Network | TCP

Transmission Control Protocol, TCP是一种面向连接的、可靠的、基于字节流的传输层通信协议.

应用层向TCP层发送用于网间传输的、用8位字节表示的数据流,然后TCP把数据流分区成适当长度的报文段(通常受该计算机连接的网络的数据链路层的最大传输单元(MTU:Maximum
Transmission
Unit)的限制)。之后TCP把结果包传给IP层,由它来通过网络将包传送给接收端实体的TCP层。TCP为了保证不发生丢包,就给每个包一个序号,同时序号也保证了传送到接收端实体的包的按序接收。然后接收端实体对已成功收到的包发回一个相应的确认(ACK);如果发送端实体在合理的往返时延(RTT:Round-Trip
Time)内未收到确认,那么对应的数据包就被假设为已丢失将会被进行重传。TCP用一个校验和函数来检验数据是否有错误;在发送和接收时都要计算校验和。

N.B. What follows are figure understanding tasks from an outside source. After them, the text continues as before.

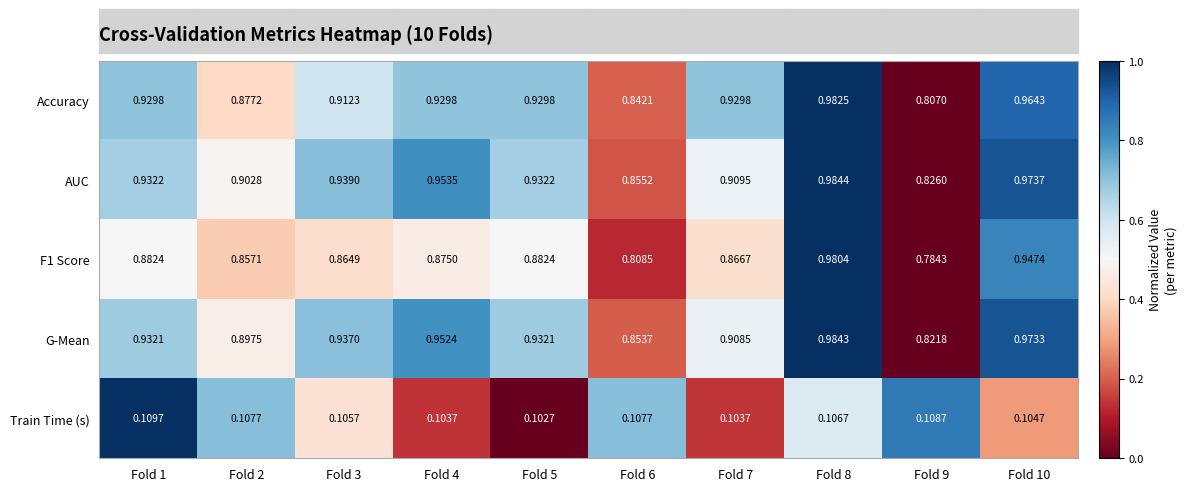

Which series has the largest total across all categories?

AUC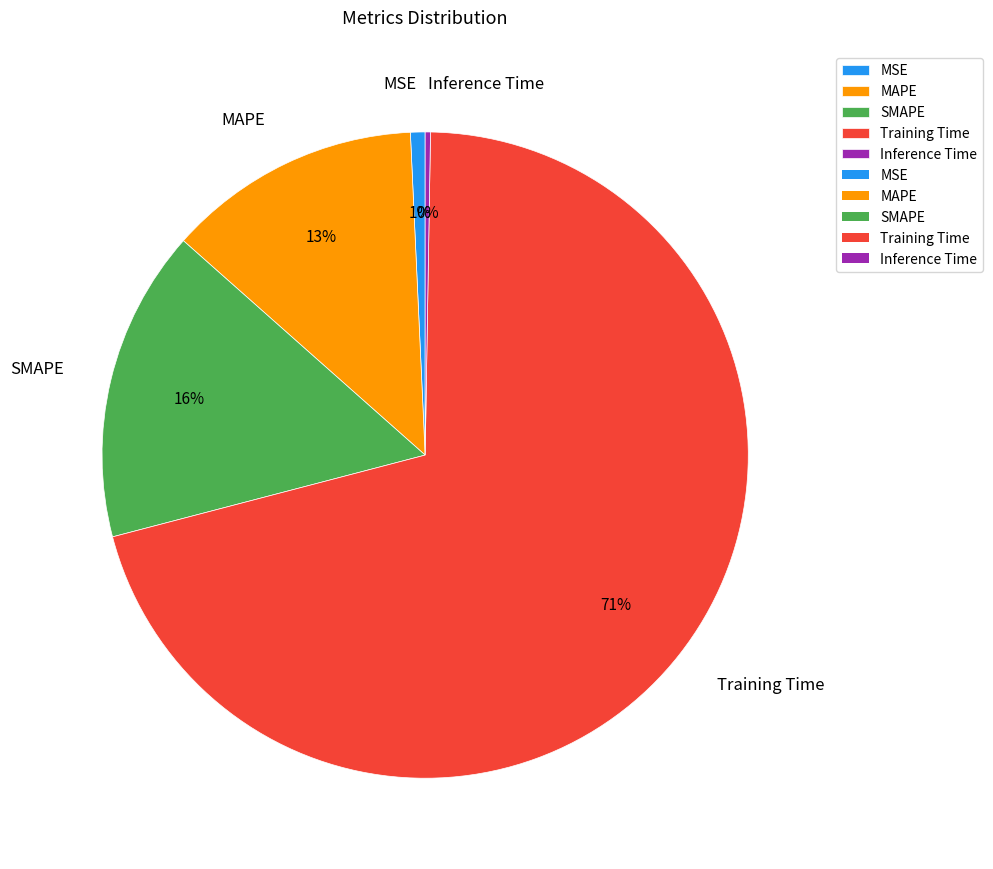

The MAPE slice represents 1% of the pie. True or false?

False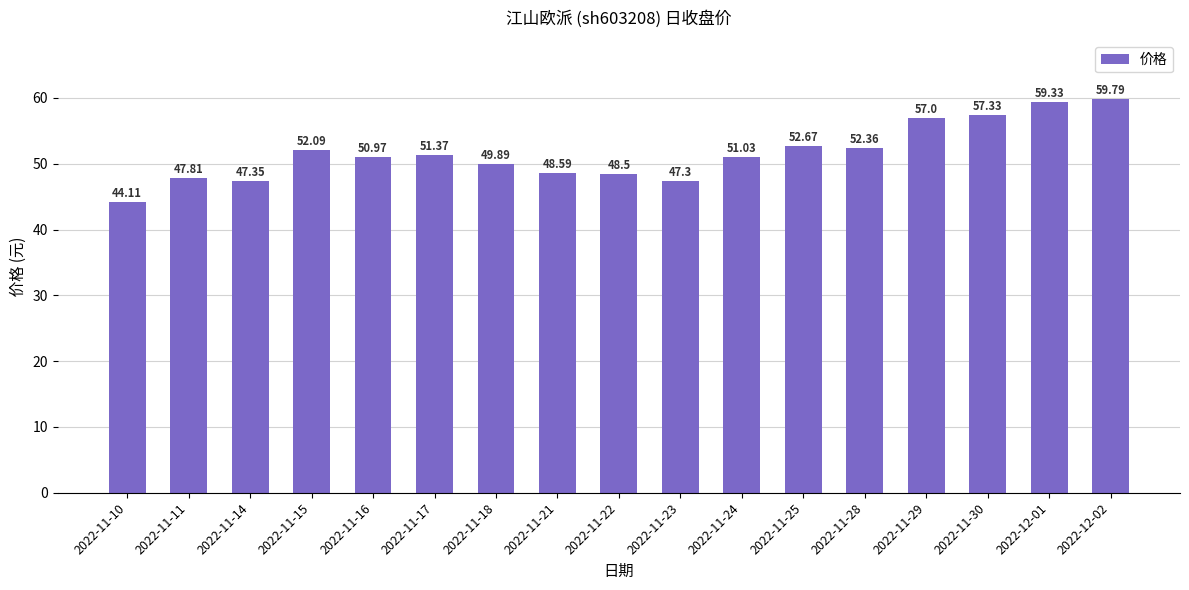

What position from the left is 2022-11-11?

2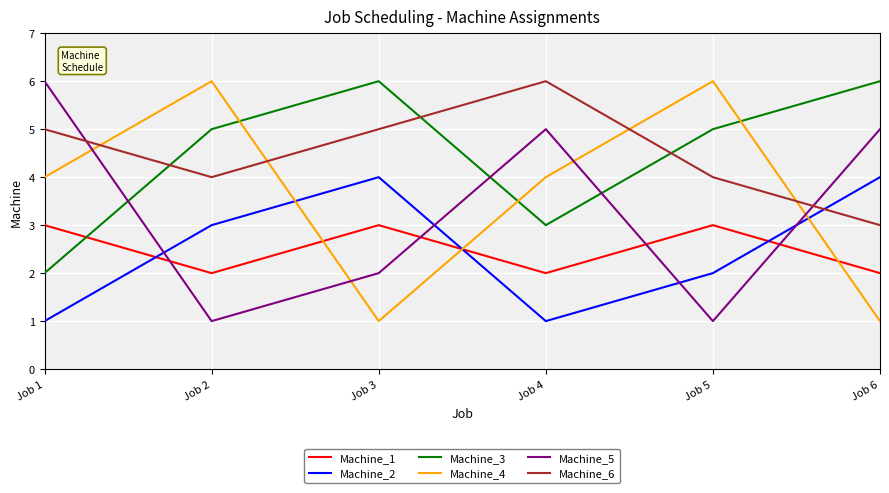

Between Job 3 and Job 6, which series saw the biggest shift?

Machine_5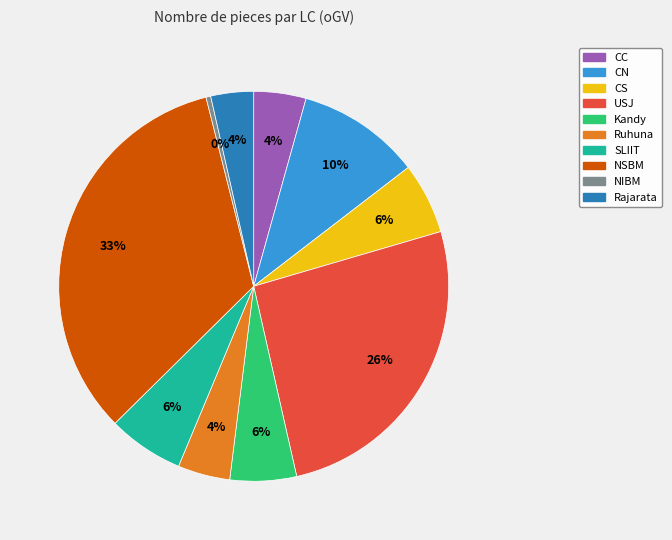

Is it true that CN is 18% of the pie?

False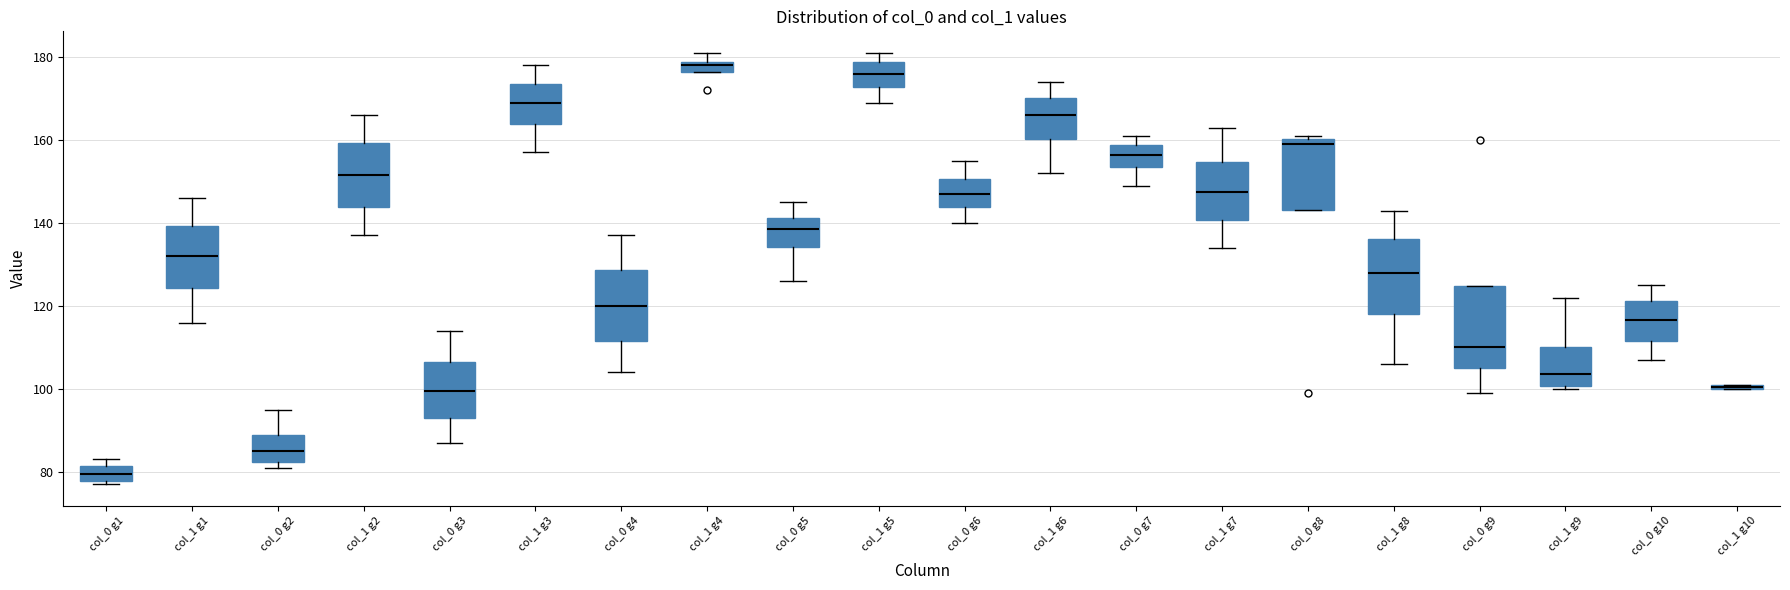

Which box has the highest median line?

col_1 g4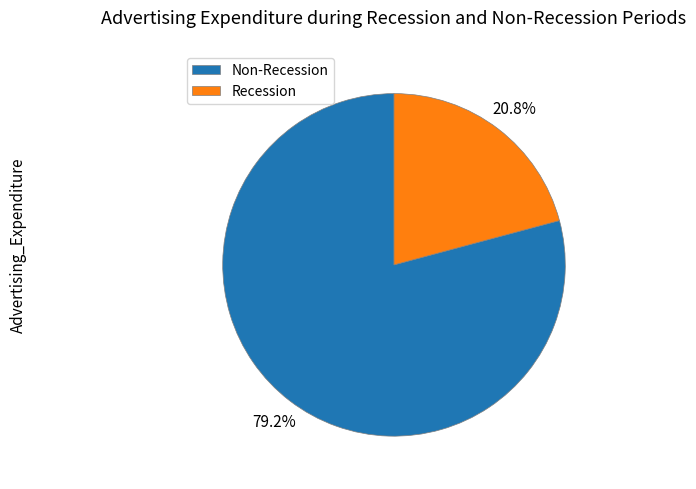

Which category has the smallest portion of the pie?

Recession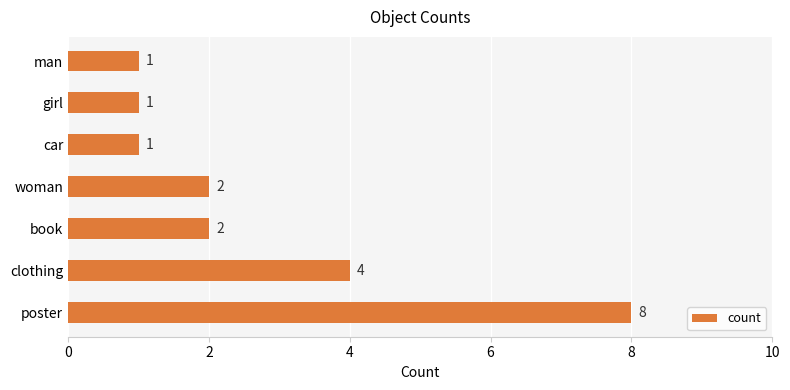

What is the sum of all values?

19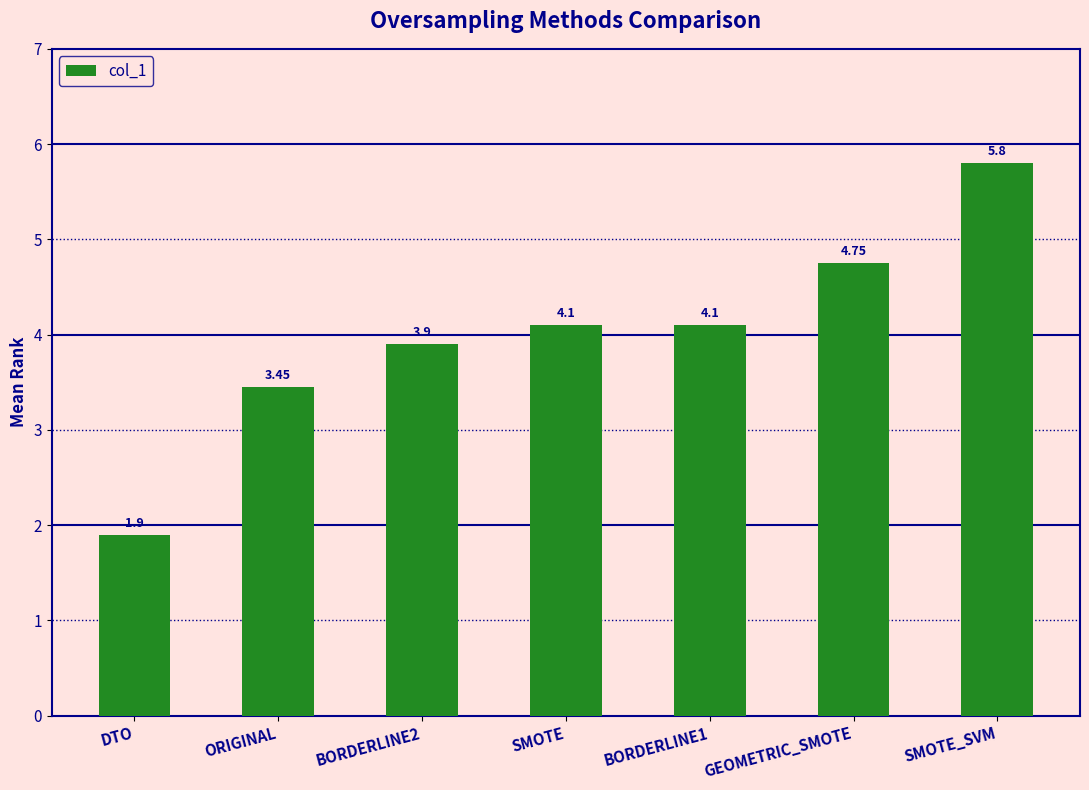

Does the chart contain stacked bars?

No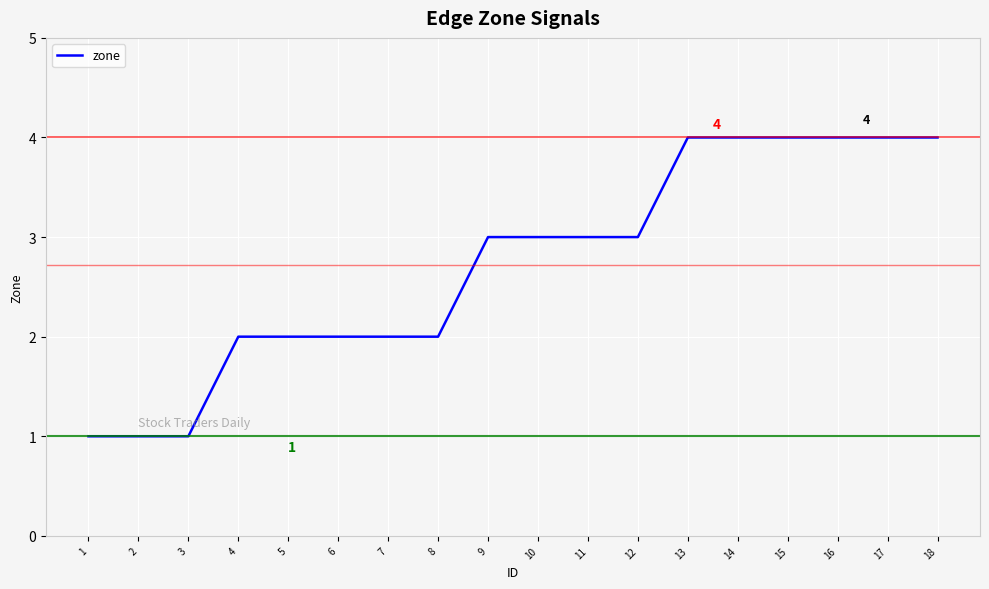

The chart shows a value of 0 at 4. True or false?

False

TCP连接包括三个状态:连接创建、数据传送和连接终止。

MSS

The maximum segment size (MSS) is the largest amount of data, specified in
bytes, that TCP is willing to receive in a single segment. For best performance,
the MSS should be set small enough to avoid IP fragmentation, which can lead to
packet loss and excessive retransmissions. To try to accomplish this, typically
the MSS is announced by each side using the MSS option when the TCP connection
is established, in which case it is derived from the maximum transmission unit
(MTU) size of the data link layer of the networks to which the sender and
receiver are directly attached.

MSS announcement is also often called "MSS negotiation". Strictly speaking,
the MSS is not "negotiated" between the originator and the receiver, because
that would imply that both originator and receiver will negotiate and agree upon
a single, unified MSS that applies to all communication in both directions of
the connection. In fact, two completely
independent values of MSS are permitted for the two directions of data
flow in a TCP connection.

Connection establishment连接创建

TCP用三路握手(three-way
handshake)过程创建一个连接。在连接创建过程中,很多参数要被初始化,例如序号被初始化以保证按序传输和连接的强壮性。

一对终端同时初始化一个它们之间的连接是可能的。但通常是由一端打开一个套接字(socket)然后监听来自另一方的连接,这就是通常所指的被动打开(passive
open)。服务器端被被动打开以后,用户端就能开始创建主动打开(active open)。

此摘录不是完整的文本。